The Piping Plovers that nest at “B” Lot and other oceanside beaches at Sandy Hook do so under almost ideal conditions, at least until Memorial Day Weekend, when beachgoers arrive.
Before then, they court, bond and set up housekeeping in relative isolation. Clamshells and pebbles populate the landscape; bits of driftwood and beachgrass offer them cover.
Save the occasional wayward Lab that can’t resist a dip in their private ocean.
(Dogs are not allowed on oceanside beaches during nesting season. Many people ignore this rule.)
The northernmost tip of Sandy Hook, by contrast, is like another world… beachgoers rarely wander this far; the beach outside the plovers’ protected nesting area is littered with debris…
Piping Plovers, Least Terns, Skimmers, Oystercatchers… they all nest here, in privacy, in the middle of the garbage that washes, butt up, on their doorstep.

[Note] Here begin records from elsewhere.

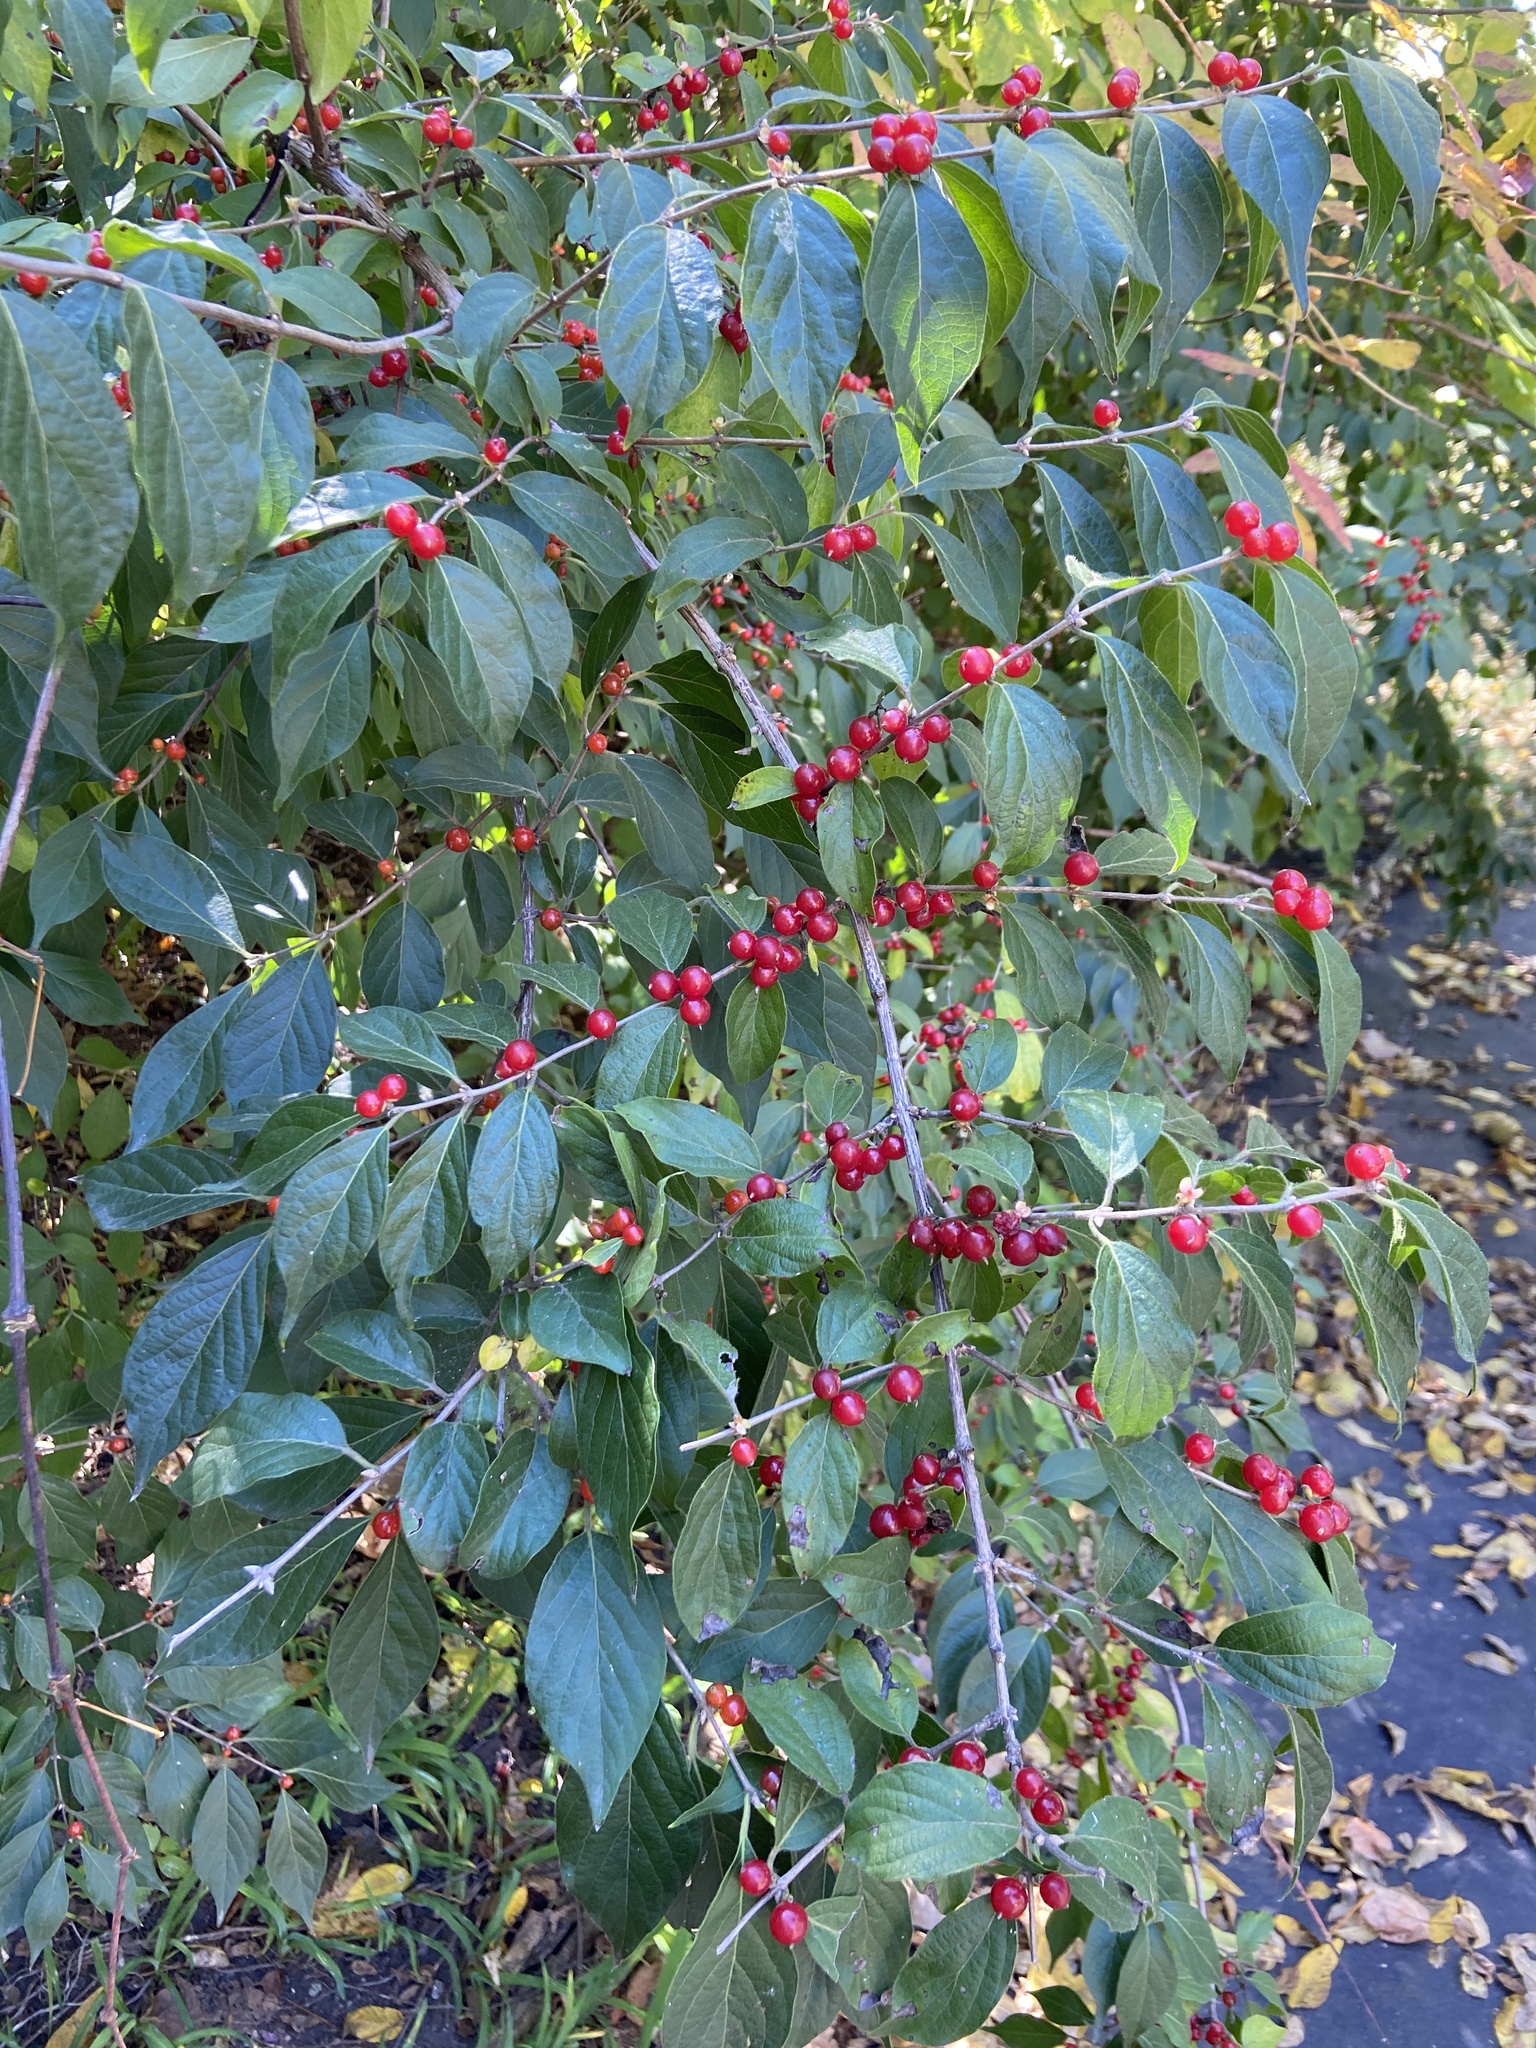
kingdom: Plantae
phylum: Tracheophyta
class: Magnoliopsida
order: Dipsacales
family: Caprifoliaceae
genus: Lonicera
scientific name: Lonicera maackii
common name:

Far above the tide line, they carve out their nest scrapes among the scattered wrack and shells; they shelter their young in the shadow of discarded tv sets…
rusted oxygen(?) tanks…
This last is kinda gross – don’t look!
and decomposing dogs washed ashore from God-knows-where.
(I never did find any Plovers here… but the 8-10 reported recently had plenty of places to hide!)
I think we owe them better; I believe the cost of privacy for endangered and threatened species shouldn’t be as high as this!
Every bit of garbage ends up somewhere… we all know this. A lot of NYC trash ends up at Sandy Hook. This needn’t be so.
Clean Ocean Action sponsors regular beach sweeps… the next at Sandy Hook is scheduled for April 30, 2011!
(Our newly returned Osprey will thank you for a more beautiful landscape over which to hunt flounder!)
Piping Plovers deserve at least as clean a beach as we expect for ourselves, don’t you think?